On Friday, June 20, 2014 at 9 AM Ohana Ho’opakele’s Motion for Summary Judgment (MSJ) against the State of Hawaii is set for hearing before Hilo Circuit Judge Glenn S. Hara. The (MSJ) is to prevent the State of Hawaii from reopening the Kulani Correctional Facility (KCF). The MSJ charges the state with failure to properly address issues required by State environmental law, including Act 117 passed in 2012 which directed the State Department of Public Safety (DPS) to work with Ohana Ho’opakele and others to establish a Pu’uhonua at the former KCF unless a better site can be found.
Ohana Ho’opakele will be represented before the court by its attorney who also represents two pa’ahao (incarcerated) plaintiffs as well.

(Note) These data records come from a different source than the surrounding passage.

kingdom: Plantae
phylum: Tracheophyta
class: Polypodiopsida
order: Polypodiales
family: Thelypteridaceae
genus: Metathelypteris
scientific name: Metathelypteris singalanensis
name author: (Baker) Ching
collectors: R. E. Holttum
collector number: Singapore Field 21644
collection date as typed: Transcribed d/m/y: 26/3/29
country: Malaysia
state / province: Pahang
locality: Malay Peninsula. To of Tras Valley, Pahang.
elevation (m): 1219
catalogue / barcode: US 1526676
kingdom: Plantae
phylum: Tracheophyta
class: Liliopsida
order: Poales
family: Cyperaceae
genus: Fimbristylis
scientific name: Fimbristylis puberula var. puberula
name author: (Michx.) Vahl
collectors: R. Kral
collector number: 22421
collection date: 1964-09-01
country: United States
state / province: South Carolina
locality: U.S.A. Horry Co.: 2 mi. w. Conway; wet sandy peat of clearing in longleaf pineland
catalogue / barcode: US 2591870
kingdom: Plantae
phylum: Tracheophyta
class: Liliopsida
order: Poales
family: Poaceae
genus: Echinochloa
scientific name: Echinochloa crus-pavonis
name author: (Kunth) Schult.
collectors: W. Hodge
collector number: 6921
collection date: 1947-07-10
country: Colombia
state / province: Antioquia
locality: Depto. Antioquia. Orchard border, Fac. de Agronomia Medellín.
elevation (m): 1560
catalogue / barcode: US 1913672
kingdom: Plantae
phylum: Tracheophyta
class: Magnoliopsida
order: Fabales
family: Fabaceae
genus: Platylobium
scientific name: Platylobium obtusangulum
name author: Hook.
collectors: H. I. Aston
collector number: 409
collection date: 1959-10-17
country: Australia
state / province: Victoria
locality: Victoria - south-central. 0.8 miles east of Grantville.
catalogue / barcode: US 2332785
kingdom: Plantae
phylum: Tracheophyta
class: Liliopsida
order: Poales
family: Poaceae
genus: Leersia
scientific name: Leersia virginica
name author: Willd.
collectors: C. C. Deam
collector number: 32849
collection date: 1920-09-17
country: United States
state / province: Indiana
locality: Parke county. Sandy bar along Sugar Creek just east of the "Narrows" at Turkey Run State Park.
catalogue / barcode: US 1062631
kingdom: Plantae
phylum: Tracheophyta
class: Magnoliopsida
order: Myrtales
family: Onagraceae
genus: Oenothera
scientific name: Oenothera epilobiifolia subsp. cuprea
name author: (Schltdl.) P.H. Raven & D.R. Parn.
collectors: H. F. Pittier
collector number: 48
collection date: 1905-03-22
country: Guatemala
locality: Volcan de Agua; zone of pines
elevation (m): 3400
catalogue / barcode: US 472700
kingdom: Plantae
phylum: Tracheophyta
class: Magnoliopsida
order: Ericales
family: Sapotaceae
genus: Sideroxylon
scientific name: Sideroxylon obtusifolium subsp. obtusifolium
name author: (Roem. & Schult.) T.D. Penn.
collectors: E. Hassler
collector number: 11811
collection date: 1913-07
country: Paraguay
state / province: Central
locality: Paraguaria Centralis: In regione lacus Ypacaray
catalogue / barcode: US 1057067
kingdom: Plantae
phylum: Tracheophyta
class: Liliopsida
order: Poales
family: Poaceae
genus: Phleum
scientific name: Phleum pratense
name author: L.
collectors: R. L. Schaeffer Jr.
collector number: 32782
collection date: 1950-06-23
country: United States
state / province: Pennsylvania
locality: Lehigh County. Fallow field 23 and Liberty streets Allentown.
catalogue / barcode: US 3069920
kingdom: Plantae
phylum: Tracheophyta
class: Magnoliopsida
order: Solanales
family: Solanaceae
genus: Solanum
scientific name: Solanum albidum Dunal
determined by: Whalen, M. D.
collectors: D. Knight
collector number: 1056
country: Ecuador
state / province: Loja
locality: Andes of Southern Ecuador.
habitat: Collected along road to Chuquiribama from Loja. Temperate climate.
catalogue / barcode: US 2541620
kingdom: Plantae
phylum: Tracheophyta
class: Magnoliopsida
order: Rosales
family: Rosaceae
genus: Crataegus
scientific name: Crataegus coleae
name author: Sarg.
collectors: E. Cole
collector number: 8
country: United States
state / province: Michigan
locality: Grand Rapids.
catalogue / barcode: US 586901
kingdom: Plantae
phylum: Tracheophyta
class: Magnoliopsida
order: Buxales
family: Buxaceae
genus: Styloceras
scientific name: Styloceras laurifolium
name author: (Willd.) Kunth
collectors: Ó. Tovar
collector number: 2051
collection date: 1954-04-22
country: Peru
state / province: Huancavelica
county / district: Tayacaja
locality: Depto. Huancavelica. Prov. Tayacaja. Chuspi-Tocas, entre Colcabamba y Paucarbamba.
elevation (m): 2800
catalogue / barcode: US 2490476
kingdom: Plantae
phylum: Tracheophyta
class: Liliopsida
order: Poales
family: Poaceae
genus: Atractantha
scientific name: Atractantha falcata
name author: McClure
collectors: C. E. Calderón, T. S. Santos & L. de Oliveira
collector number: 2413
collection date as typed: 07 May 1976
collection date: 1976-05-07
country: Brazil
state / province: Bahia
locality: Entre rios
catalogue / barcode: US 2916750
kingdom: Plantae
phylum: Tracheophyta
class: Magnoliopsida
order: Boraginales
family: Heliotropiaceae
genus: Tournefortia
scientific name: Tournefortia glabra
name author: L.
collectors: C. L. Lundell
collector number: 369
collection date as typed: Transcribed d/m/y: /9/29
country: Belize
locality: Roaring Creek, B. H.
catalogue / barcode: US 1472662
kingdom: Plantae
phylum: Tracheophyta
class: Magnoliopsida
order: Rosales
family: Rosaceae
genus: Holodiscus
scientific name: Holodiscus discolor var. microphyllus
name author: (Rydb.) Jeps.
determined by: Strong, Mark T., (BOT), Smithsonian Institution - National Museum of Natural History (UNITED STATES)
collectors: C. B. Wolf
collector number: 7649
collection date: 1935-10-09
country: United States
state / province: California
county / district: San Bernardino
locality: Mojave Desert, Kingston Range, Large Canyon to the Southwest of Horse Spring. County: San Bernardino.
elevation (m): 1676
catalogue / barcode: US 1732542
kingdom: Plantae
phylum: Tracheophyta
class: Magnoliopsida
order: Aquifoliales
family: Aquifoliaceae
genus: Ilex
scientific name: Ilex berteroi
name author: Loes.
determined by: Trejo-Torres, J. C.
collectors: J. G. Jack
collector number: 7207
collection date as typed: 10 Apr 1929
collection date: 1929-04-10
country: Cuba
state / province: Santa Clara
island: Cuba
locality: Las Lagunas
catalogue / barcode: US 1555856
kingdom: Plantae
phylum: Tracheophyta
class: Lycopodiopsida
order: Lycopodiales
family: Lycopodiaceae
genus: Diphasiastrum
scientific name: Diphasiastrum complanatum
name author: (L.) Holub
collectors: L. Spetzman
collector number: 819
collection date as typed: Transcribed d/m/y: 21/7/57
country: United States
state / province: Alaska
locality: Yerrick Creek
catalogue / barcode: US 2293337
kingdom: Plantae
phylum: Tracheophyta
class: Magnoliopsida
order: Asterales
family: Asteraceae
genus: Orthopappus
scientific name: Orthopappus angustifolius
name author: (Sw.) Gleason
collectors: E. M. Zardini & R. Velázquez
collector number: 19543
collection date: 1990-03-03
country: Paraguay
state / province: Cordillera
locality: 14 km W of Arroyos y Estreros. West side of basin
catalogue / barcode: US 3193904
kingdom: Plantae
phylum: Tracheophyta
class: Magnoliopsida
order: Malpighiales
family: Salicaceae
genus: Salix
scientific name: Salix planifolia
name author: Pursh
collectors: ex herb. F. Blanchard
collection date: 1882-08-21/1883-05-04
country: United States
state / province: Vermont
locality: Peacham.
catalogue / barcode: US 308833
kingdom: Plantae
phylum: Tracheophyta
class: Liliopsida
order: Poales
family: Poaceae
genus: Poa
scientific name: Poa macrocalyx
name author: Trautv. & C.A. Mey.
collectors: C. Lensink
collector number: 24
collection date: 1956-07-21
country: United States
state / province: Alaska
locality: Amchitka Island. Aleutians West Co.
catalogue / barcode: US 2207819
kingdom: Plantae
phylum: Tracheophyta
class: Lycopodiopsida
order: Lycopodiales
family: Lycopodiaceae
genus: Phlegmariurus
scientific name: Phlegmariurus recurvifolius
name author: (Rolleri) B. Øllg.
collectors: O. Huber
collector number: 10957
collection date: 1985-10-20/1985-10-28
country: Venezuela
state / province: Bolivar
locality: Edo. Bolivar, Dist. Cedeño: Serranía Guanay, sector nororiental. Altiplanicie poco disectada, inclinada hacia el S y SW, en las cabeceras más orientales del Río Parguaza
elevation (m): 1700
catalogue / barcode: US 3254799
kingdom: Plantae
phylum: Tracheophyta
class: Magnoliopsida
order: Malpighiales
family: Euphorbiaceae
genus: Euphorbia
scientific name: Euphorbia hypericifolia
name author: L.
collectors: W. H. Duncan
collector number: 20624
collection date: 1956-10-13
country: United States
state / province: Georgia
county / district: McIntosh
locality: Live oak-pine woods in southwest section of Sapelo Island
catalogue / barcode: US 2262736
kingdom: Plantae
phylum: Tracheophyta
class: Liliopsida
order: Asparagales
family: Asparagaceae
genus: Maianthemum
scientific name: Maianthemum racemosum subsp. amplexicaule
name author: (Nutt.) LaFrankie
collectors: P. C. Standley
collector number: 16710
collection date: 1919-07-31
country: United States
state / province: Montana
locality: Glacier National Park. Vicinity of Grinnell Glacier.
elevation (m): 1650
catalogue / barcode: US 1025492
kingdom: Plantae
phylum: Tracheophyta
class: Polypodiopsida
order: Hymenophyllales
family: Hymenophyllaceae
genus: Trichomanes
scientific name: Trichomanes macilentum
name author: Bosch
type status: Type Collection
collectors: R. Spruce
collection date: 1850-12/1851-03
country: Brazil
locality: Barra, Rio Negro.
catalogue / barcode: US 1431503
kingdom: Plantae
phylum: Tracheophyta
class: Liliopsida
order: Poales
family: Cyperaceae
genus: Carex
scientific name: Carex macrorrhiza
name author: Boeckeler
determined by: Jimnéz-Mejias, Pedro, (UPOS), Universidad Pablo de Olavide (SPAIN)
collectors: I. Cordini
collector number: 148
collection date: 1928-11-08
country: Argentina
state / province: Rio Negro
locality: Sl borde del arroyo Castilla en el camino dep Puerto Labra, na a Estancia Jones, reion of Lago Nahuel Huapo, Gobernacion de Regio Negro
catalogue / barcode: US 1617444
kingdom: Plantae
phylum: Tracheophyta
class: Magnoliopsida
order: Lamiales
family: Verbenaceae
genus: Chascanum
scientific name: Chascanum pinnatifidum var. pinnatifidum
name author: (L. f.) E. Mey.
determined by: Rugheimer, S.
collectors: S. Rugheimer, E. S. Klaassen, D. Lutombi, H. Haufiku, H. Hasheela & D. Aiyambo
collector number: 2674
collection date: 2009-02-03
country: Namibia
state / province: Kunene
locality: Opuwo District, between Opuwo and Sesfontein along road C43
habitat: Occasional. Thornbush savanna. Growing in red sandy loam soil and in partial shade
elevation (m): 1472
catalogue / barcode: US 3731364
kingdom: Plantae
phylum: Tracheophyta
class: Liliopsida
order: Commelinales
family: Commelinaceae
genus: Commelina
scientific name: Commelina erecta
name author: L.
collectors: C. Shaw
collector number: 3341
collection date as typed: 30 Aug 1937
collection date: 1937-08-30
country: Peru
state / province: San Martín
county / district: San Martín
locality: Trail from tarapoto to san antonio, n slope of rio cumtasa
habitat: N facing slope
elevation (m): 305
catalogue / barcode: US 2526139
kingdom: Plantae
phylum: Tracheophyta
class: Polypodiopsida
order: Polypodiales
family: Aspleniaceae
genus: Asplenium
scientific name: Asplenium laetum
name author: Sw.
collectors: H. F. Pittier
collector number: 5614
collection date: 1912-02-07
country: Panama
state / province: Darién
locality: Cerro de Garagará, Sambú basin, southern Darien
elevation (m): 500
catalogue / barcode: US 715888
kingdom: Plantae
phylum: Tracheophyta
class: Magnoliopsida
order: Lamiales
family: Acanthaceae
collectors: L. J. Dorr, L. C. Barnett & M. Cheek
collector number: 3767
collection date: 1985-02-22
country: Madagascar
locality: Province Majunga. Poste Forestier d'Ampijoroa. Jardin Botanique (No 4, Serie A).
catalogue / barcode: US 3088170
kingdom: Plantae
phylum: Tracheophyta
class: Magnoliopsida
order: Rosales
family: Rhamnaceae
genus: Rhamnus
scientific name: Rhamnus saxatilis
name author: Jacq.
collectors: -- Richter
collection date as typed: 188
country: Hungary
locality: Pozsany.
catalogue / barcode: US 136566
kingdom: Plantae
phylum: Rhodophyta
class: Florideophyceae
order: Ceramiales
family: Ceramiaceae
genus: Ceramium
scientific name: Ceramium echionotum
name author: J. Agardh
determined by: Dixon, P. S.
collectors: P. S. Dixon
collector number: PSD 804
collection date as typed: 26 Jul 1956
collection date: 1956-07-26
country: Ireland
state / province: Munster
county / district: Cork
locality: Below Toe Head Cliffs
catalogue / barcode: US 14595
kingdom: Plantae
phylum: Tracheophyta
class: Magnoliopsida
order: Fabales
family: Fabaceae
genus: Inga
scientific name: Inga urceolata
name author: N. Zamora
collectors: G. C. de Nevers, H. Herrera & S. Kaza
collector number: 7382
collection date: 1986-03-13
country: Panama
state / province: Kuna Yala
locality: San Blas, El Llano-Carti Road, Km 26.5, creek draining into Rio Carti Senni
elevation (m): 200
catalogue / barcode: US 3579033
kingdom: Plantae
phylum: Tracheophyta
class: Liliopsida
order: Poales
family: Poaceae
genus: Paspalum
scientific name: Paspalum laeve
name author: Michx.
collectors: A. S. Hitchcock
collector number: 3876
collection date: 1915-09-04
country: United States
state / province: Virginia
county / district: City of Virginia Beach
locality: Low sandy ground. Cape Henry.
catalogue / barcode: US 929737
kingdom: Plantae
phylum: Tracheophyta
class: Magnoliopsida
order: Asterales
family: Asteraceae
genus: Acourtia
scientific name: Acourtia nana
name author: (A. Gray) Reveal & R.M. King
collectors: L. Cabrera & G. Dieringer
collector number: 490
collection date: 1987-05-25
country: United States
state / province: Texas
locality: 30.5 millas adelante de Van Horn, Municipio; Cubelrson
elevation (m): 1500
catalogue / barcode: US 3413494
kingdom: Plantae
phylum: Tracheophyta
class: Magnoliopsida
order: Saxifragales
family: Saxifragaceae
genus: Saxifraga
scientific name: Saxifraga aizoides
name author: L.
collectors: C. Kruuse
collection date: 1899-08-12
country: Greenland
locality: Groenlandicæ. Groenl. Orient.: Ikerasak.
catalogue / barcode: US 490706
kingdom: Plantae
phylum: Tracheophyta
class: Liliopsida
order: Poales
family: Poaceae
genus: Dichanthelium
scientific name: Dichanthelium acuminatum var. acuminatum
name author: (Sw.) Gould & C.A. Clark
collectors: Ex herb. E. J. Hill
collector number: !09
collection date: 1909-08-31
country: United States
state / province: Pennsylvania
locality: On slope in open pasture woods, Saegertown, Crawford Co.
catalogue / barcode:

Ohana Ho’opakele Plaintiffs, Ralph Palikapu Dedman, Ronald Fujiyoshi, Samuel Kaleleiki, Luella Nohea Crutcher, and James Albertini, have asked the court for an order to require the appearances of the incarcerated plaintiffs, Cedric Ah Sing and Van Kahumoku, in the proceedings.
Ohana Ho’opakele President, Palikapu Dedman, says that DPS director, Ted Sakai, “has not taken seriously the requirements of the law in dealing with environmental impacts, especially to native Hawaiians who disproportionately make up more than 60% of Hawaii’s prison population. This is a violation of environmental law and Hawaiian civil rights. Furthermore, Sakai has not proceeded in good faith to follow Act 117 signed into law by Governor Abercrombie designating Kulani to be a Pu’uhonua, not a prison. The State should not be opposed to Kulani being converted to a Pu’uhonua instead of a prison. It would be a feather in the Governor’s hat if he brought prisoners back to a Pu’uhonua rather than a prison. Supporting a Pu’uhonua at Kulani would get the Governor votes. The disproportionate number of Hawaiians in prisons should be a key Governor’s campaign issue. You can’t keep oppressing Hawaiians and expect the Hawaiian vote.”
Dedman says, “Ohana Ho’opakele is asking the court to restrain the DPS from reopening KCF as a prison and require the State to complete a full Environmental Impact Statement (EIS) that addresses Hawaiian concerns and Act 117 calling for a Pu’uhonua at Kulani. A Pu’uhonua is an answer to deal with the disproportionate number of native Hawaiians in the prison system in Hawai`i.”
Dedman says, “There are nearly 6000 people locked up under the DPS. More than 3000 are Hawaiians. Ohana Ho’opakele, with the backing of Act 117, is only asking that Kulani, instead of being reopened as a prison, become a model Pu’uhonua for 200 carefully screened pa’ahao with one year left on their sentence. Pu’uhonua is based on healing. Prisons are based on punishment and are proven failures and a waste of taxpayer’s money. In 2014 the DPS budget is $249 million or $41,000 per prisoner. The number of people incarcerated keeps increasing. Hawaii incarceration rates increased 709% between 1980 and 2008. And now the State is inviting the Private Prison Industrial Complex to Hawaii to profit off the misery of Hawaiians and further fleece the taxpayer.”
Dedman says “The State of Hawaii has an obligation under the Hawaii State Constitution (Article 12, Section 7) to stand up for justice for Native Hawaiians. A Pu’uhonua at Kulani, not a prison, is a step toward justice that needs to be taken now. That’s what this lawsuit is all about.”
Ohana Ho’opakele officers and supporters will be outside the entrance to the Hilo Court House at the Kanawai Mamalahoe sculpture “Law of the Splintered Paddle” and available for comment at 8 AM Friday, June 20, 2014.